Collection entries
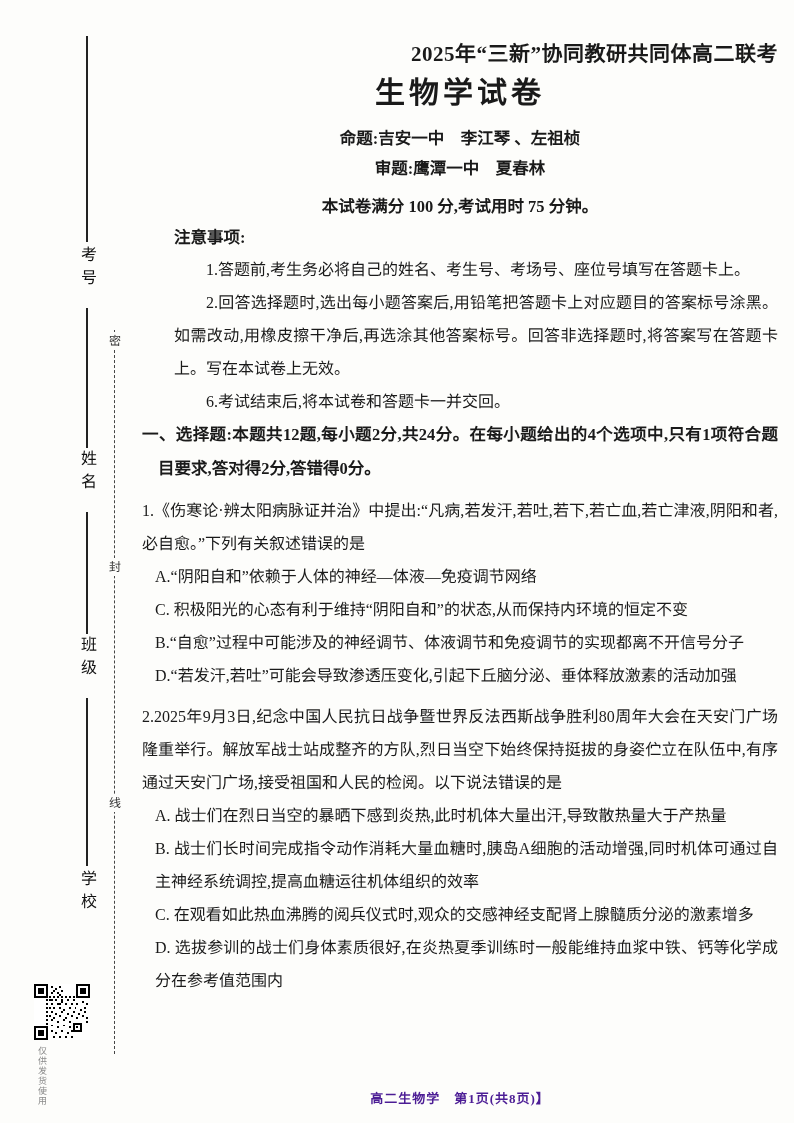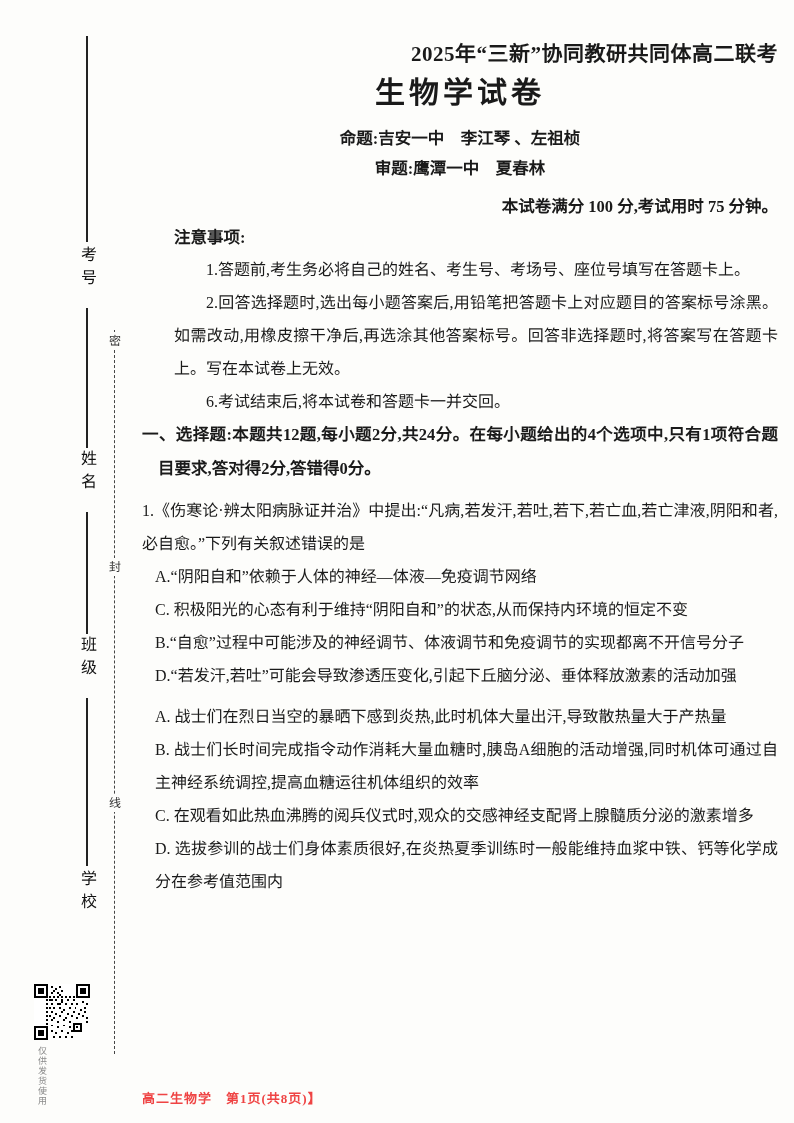"本试卷满分 100 分,考试用时 75 分钟。" .meta { text-align: right -> center }
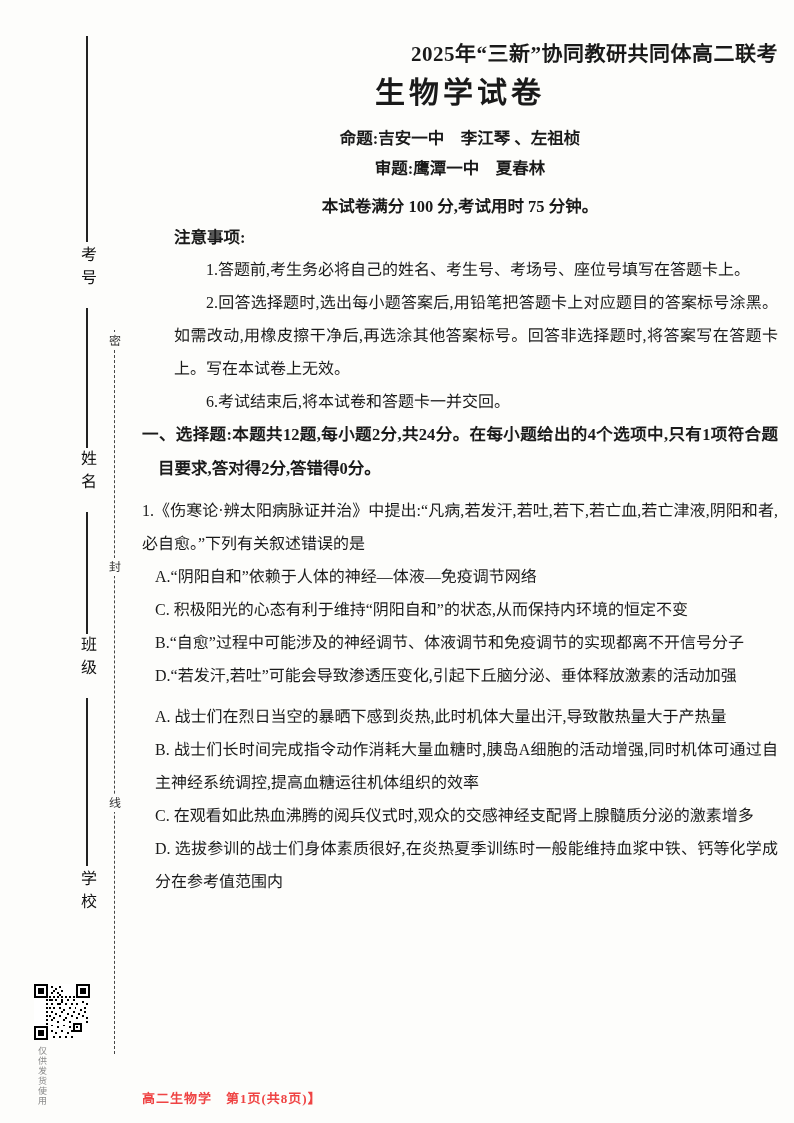"2.2025年9月3日,纪念中国人民抗日战争暨世界反法西斯战争胜利80周年大会在" p.stem { html: none -> <p>2.2025年9月3日,纪念中国人民抗日战争暨世界反法西斯战争胜利80周年大会在天安门广场隆重举行。解放军战士站成整齐的方队,烈日当空下始终保持挺拔的身姿伫立在队伍中,有序通过天安门广场,接受祖国和人民的检阅。以下说法错误的是</p> }
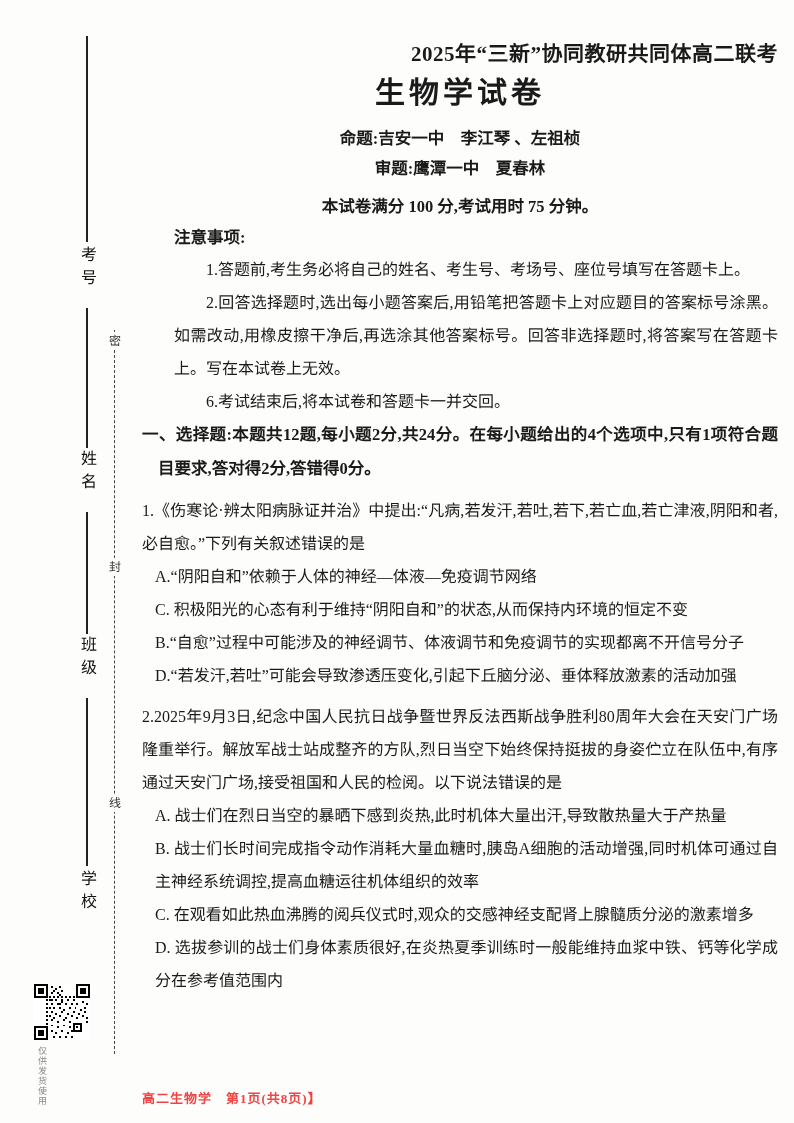"高二生物学 第1页(共8页)】" .page-footer { color: #ef4444 -> #4c1d95; text-align: left -> center }
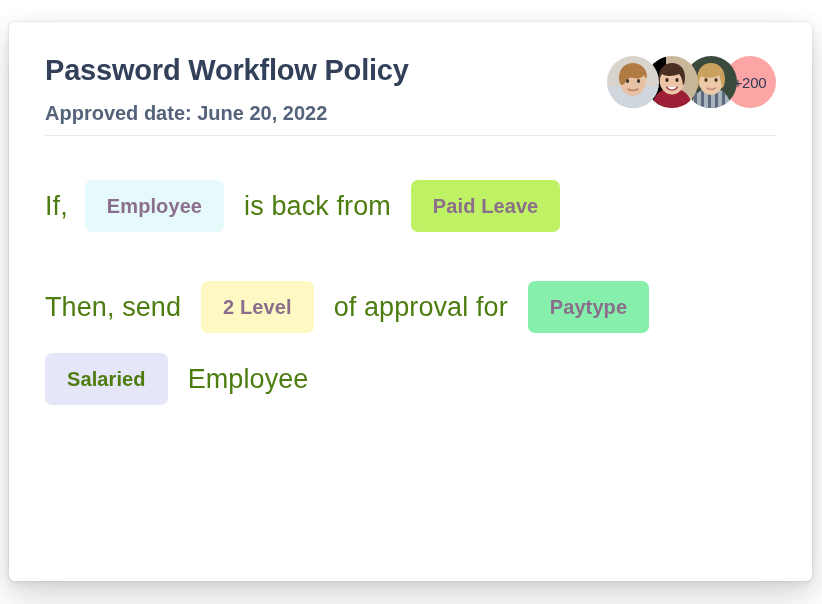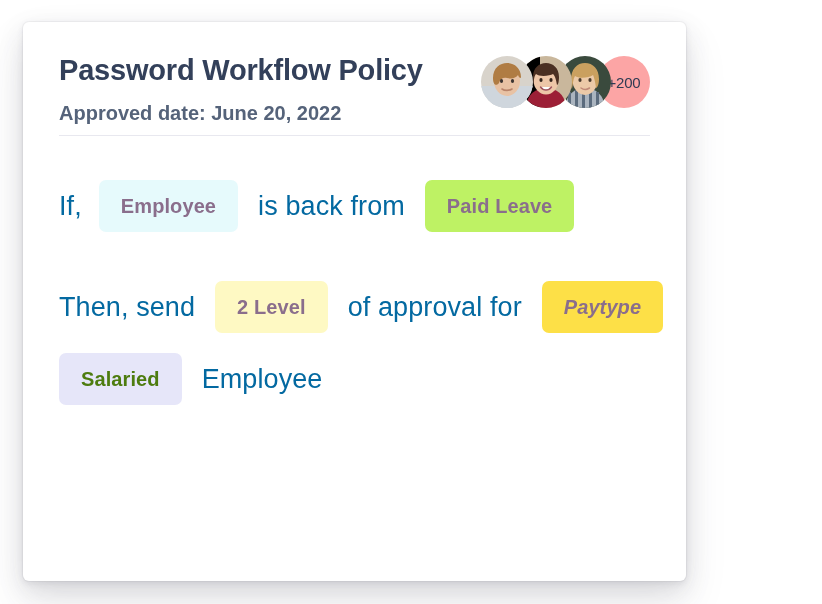"Password Workflow Policy" .policy-card { left: 23px -> 9px; width: 663px -> 803px }
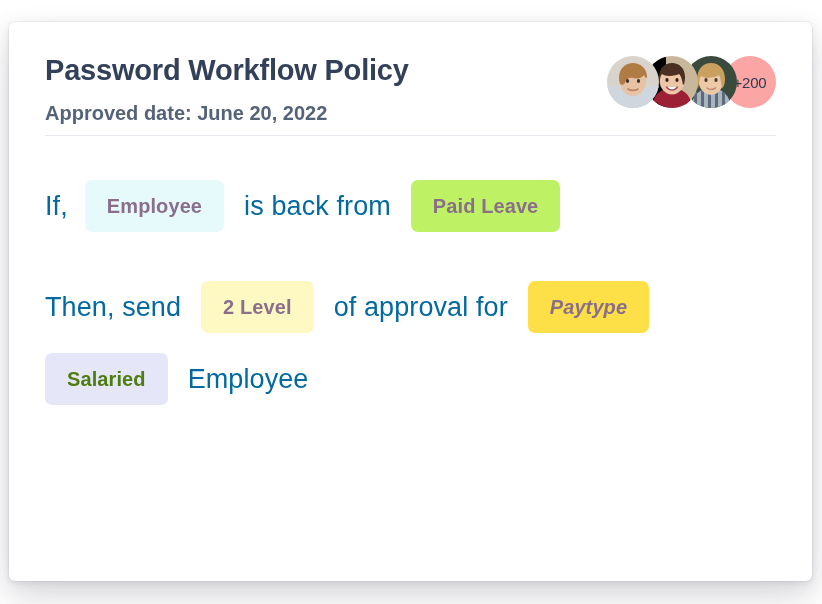"If," .rule-text { color: #0369a1 -> #4d7c0f }
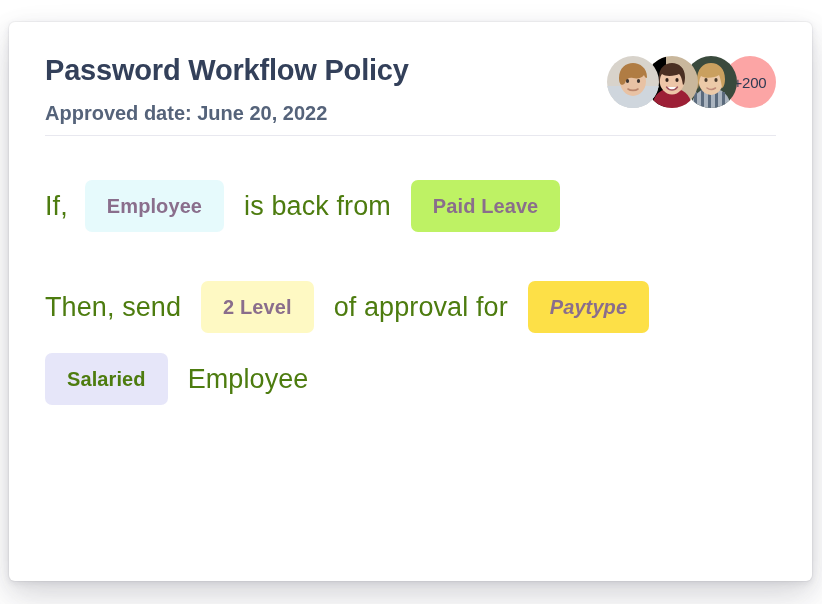"Paytype" .chip-paytype { background: #fde047 -> #86efac; font-style: italic -> none }
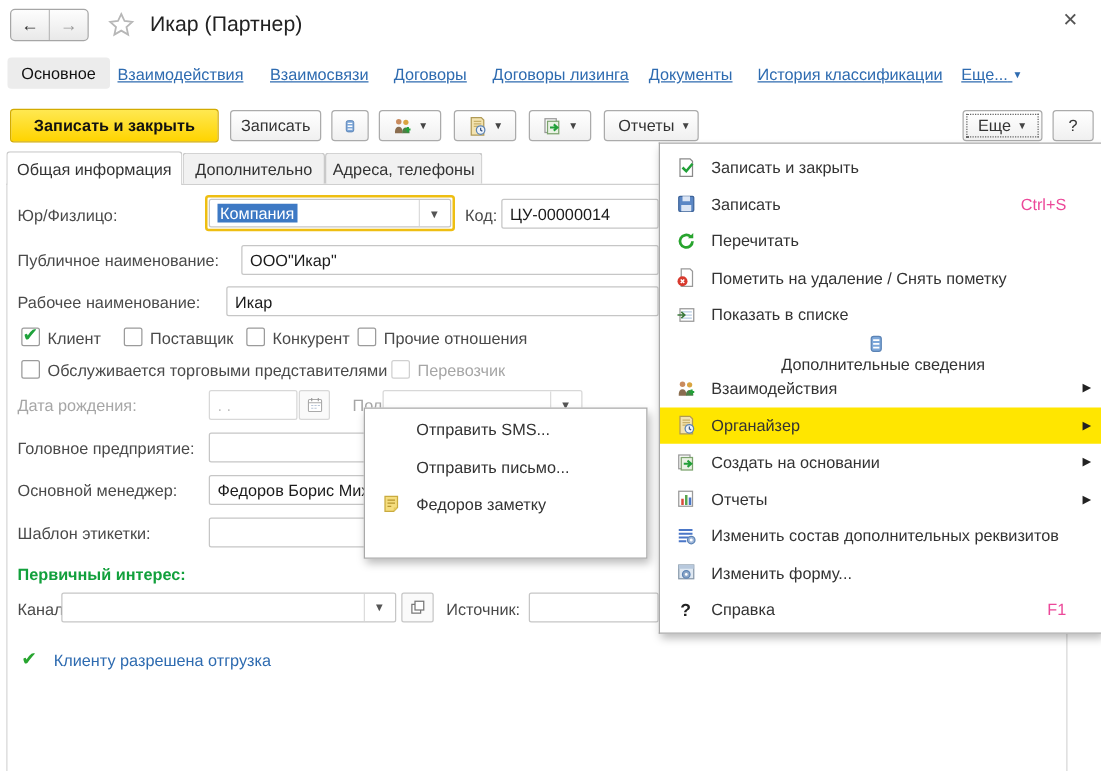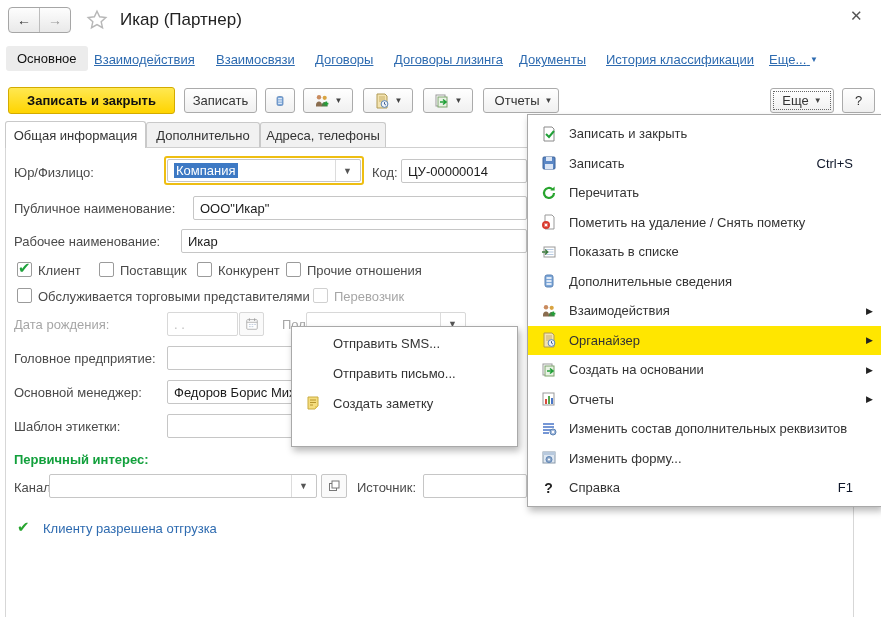"Ctrl+S" .mshort { color: #0f172a -> #ec4899 }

▸ PROBLEM DETAILS: Make an exact copy of all entries above, dropping the images.

▸ ANSWER SPACE:
"本试卷满分 100 分,考试用时 75 分钟。" .meta { text-align: right -> center }
"2.2025年9月3日,纪念中国人民抗日战争暨世界反法西斯战争胜利80周年大会在" p.stem { html: none -> <p>2.2025年9月3日,纪念中国人民抗日战争暨世界反法西斯战争胜利80周年大会在天安门广场隆重举行。解放军战士站成整齐的方队,烈日当空下始终保持挺拔的身姿伫立在队伍中,有序通过天安门广场,接受祖国和人民的检阅。以下说法错误的是</p> }
"高二生物学 第1页(共8页)】" .page-footer { color: #ef4444 -> #4c1d95; text-align: left -> center }
"Password Workflow Policy" .policy-card { left: 23px -> 9px; width: 663px -> 803px }
"If," .rule-text { color: #0369a1 -> #4d7c0f }
"Paytype" .chip-paytype { background: #fde047 -> #86efac; font-style: italic -> none }
"Ctrl+S" .mshort { color: #0f172a -> #ec4899 }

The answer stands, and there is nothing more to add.